Every line in the records below that holds the word "Stochastics" is to be copied.

**Input material:**
━━━━━━
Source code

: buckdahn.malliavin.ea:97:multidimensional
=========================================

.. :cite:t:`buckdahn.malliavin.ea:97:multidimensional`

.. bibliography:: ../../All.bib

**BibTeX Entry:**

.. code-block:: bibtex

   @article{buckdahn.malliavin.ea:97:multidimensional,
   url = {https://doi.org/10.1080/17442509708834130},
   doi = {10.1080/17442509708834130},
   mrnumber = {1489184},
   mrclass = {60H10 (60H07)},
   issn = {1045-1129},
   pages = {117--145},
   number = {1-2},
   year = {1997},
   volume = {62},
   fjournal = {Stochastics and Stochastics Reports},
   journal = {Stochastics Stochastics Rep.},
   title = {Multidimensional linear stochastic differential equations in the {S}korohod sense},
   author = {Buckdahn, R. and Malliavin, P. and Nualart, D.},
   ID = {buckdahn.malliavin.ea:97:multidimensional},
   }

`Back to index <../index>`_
━━━━━━
**Solution for this exercise:**
   fjournal = {Stochastics and Stochastics Reports},
   journal = {Stochastics Stochastics Rep.},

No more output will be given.